With performance still only being slightly improved, using reflection and overrides, tried to patch the behaviour in SolrFieldNameTranslator to not need to write theses warnings to the log files in the first place. Unfortunately the code had lots of private non virtual methods, and implemented an internal interface, which proved quite tricky to override, without requiring IL modification, so really was something for Sitecore to fix.
But even after all this, still around 4+ hours to rebuild the index on a good day.
I observed an individual rebuild of the Core index was quite fast on it’s own, ~5 mins.
But Sitecore Support confirmed that the algorithm used, would use resource stealing, to make the jobs finish about the same time each other (Slow job would steal resource from faster job).

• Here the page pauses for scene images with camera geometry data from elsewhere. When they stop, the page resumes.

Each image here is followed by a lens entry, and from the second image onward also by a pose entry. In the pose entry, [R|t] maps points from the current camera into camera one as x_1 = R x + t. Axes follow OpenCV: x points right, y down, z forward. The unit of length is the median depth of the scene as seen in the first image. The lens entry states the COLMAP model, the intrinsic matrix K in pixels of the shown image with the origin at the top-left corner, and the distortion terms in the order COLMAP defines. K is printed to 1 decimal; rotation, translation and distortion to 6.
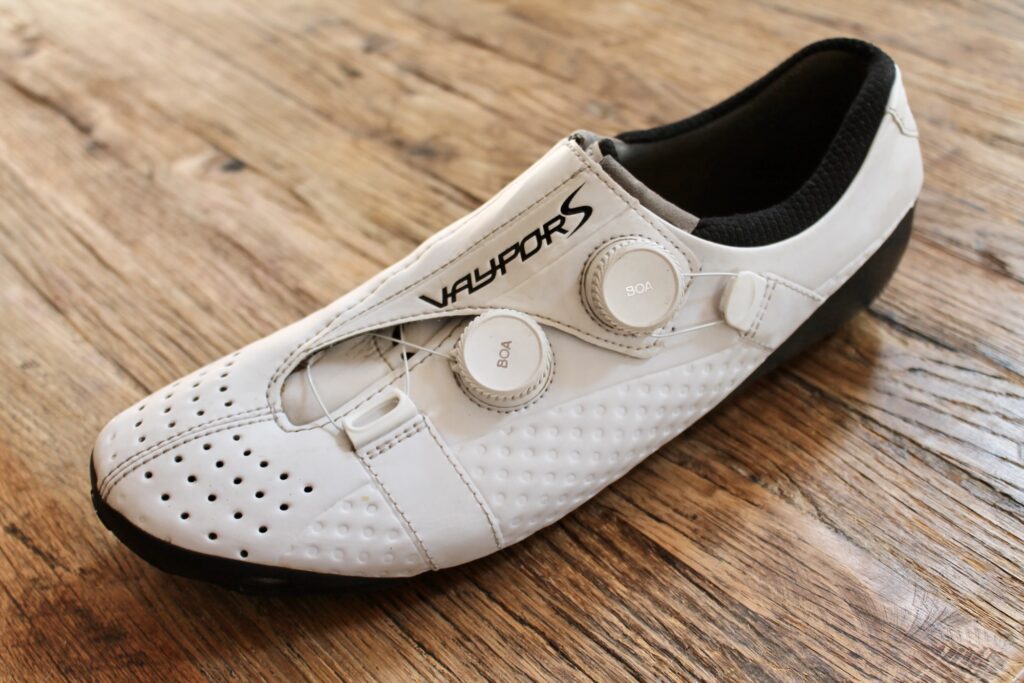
lens RADIAL K [[1416.1, 0, 514.2], [0, 1416.1, 359.5], [0, 0, 1]] dist [-0.049966, 0.077443]
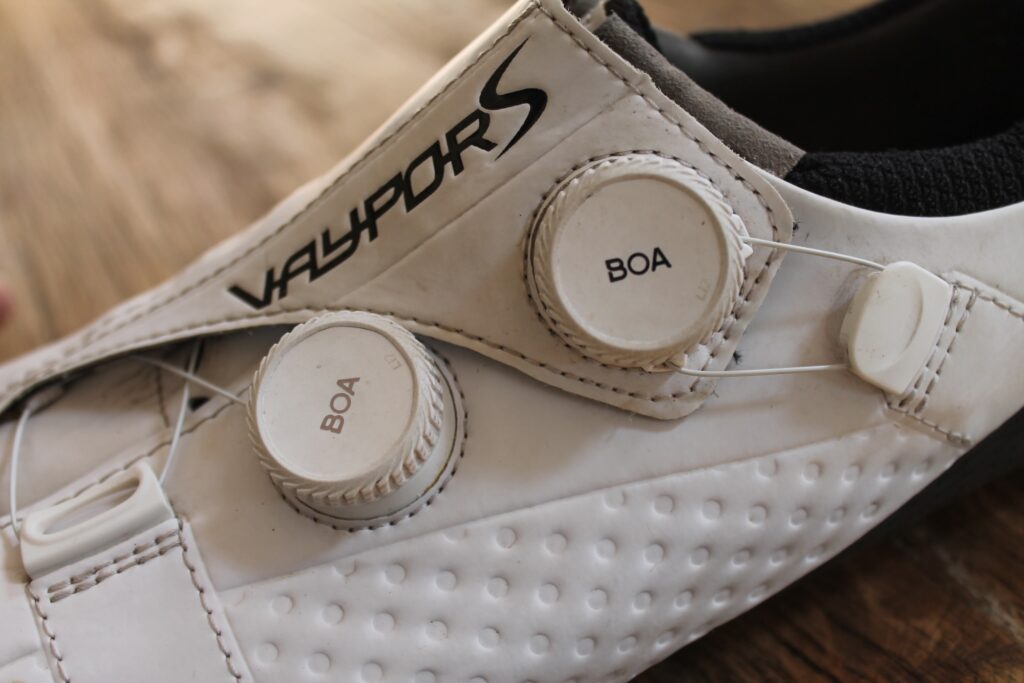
lens RADIAL K [[1449.4, 0, 512.0], [0, 1449.4, 341.5], [0, 0, 1]] dist [-0.274724, 0.967204]
pose [[0.975053, 0.047963, -0.216726, 0.144880], [-0.072686, 0.991536, -0.107580, 0.022661], [0.209732, 0.120649, 0.970287, 0.538439]]
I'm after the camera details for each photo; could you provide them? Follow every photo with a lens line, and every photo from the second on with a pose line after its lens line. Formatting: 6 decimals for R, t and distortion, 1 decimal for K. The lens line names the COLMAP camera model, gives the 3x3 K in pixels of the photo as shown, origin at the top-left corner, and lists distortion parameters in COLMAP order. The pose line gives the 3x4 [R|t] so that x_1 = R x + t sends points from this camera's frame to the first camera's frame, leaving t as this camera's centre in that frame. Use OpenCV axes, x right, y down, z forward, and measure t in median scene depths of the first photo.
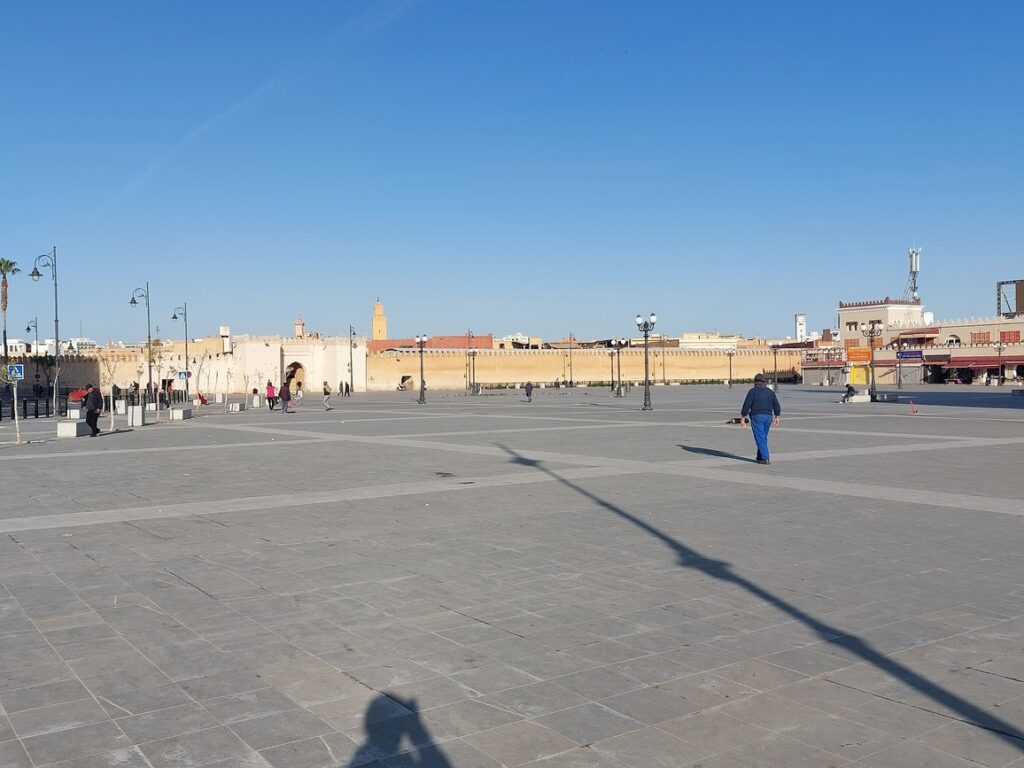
lens RADIAL K [[945.0, 0, 510.7], [0, 945.0, 384.8], [0, 0, 1]] dist [0.015250, 0.000000]
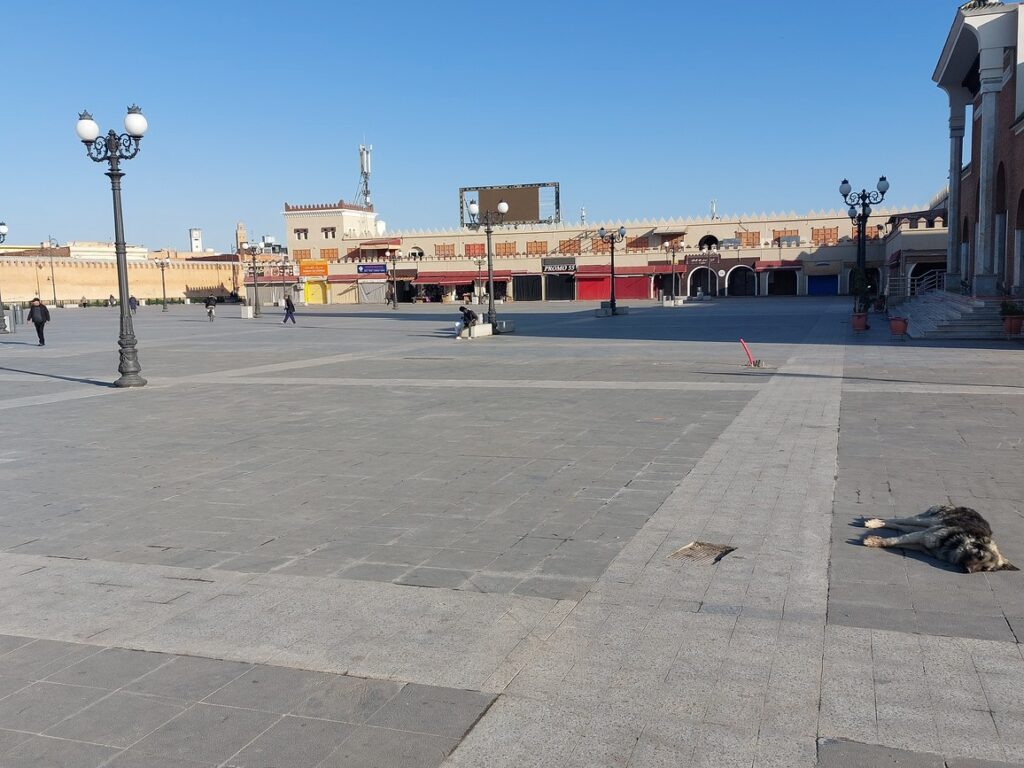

And confirmed in Sitecore 8.2 update 6 all indexes were taking a similar time when run in parallel.
Work Stealing in Task Scheduler
Blog on Work Stealing
Resources on the servers, and DTU usage on the database were minimal. So didn’t appear to be maxing out.
So what was the issue, some locking, or job scheduling changed in Sitecore 9?
Well to find the answer some performance traces were required, from a test environment where could replicate this issue.
After enough performance traces were performed, Sitecore support observed that there were lots of idle threads doing nothing.
Which was odd on a server with 16 cores, and 15 threads allocated for indexing.
Sitecore support were then able to find the bug, The bug is specific to the strategy OnPublishEndAsynchronousSingleInstanceStrategy which was being used by the web index.
This strategy overrides Run() method and initialises LimitedConcurrencyLevelTaskSchedulerForIndexing singleton with the incorrect MaxThreadLimit value.
This code appears to be the same in previous versions, likely we were using onPublishEndAsync rather than onPublishEndAsyncSingleInstance before the upgrade.
Ask for bug fix #285903 from Sitecore support if you are affected by this, so your config settings don’t get overwritten.